- DATA SHOWN:
□ □ □ □ □ □ □
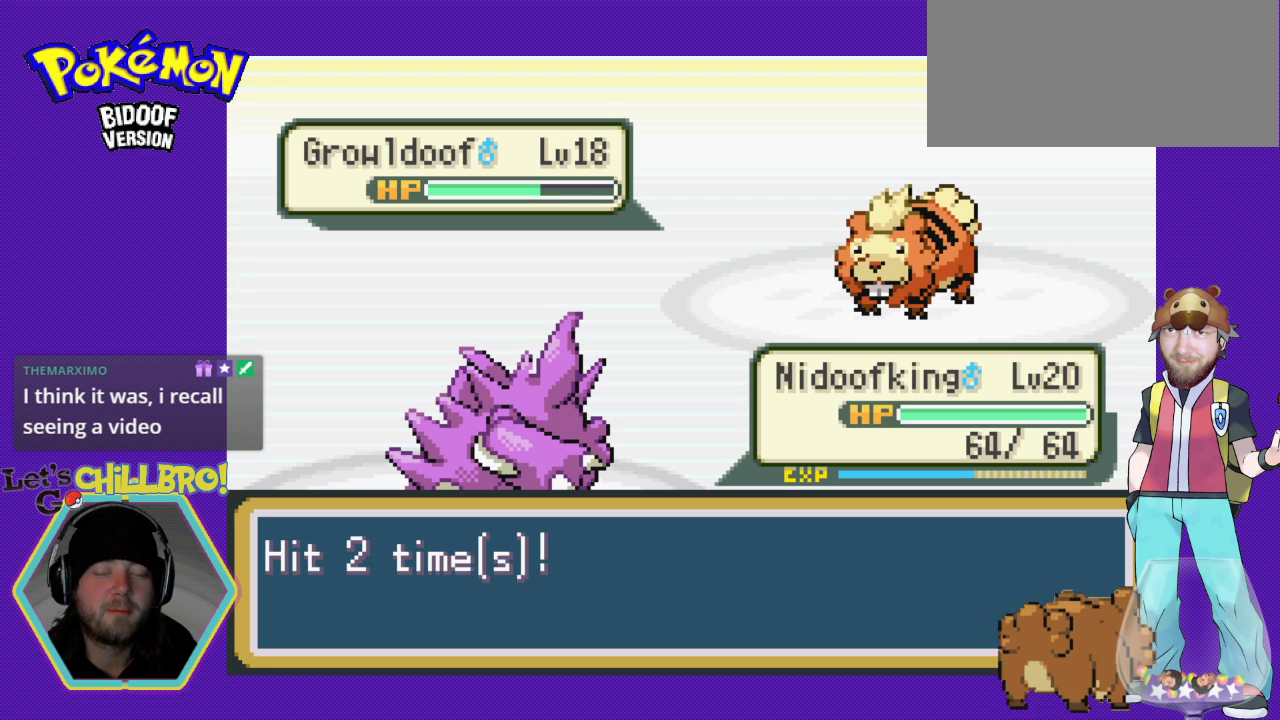
{"buttons": [], "events": [[33, "A", "down"], [67, "A", "up"], [300, "A", "down"], [367, "A", "up"]]}
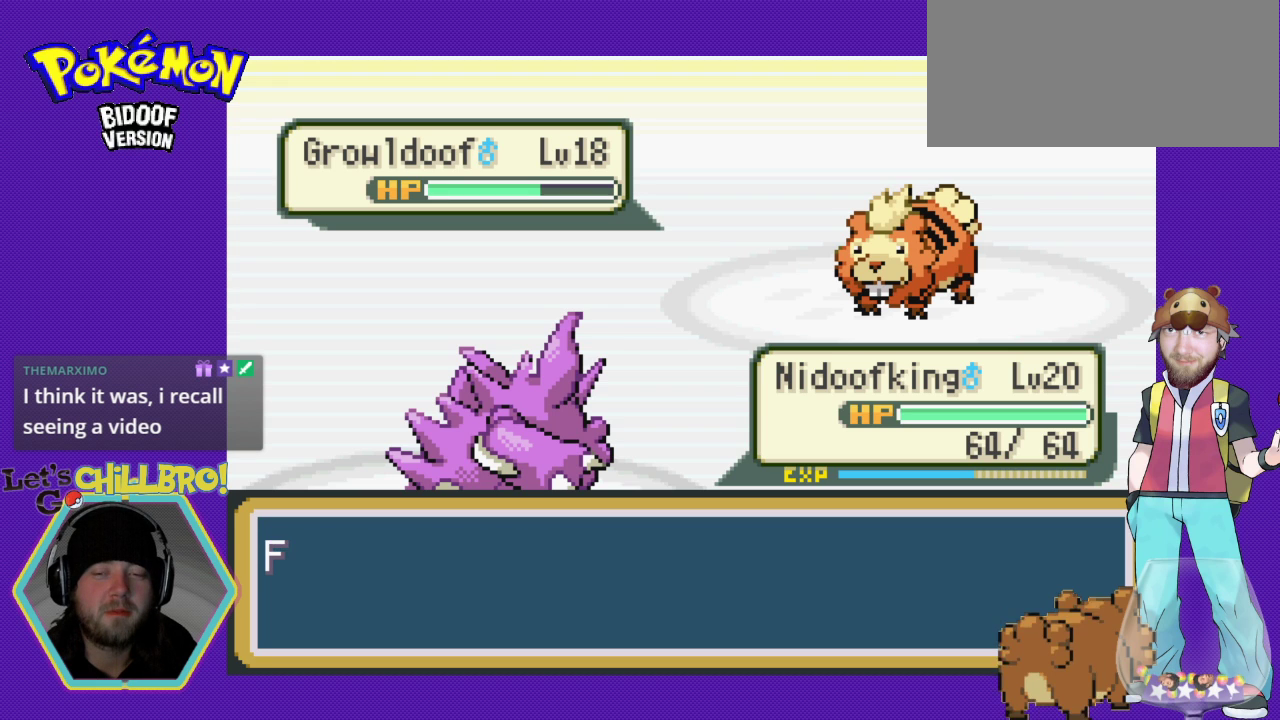
{"buttons": [], "events": [[33, "A", "down"], [100, "A", "up"], [233, "A", "down"], [300, "A", "up"], [433, "A", "down"], [500, "A", "up"]]}
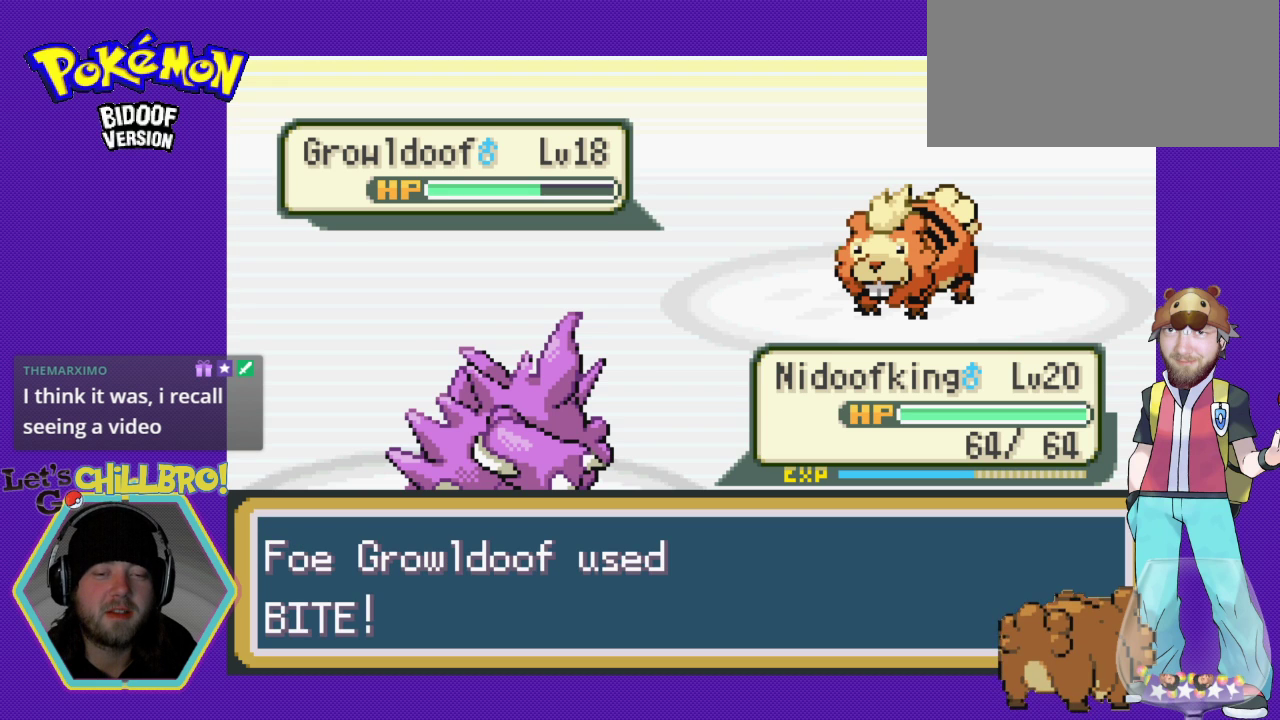
{"buttons": [], "events": [[167, "A", "down"], [267, "A", "up"]]}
□ □ □ □ □ □ □
Print the listing word for word but skip its pictures.

{"buttons": [], "events": [[33, "A", "down"], [67, "A", "up"], [300, "A", "down"], [367, "A", "up"]]}
{"buttons": [], "events": [[33, "A", "down"], [100, "A", "up"], [233, "A", "down"], [300, "A", "up"], [433, "A", "down"], [500, "A", "up"]]}
{"buttons": [], "events": [[167, "A", "down"], [267, "A", "up"]]}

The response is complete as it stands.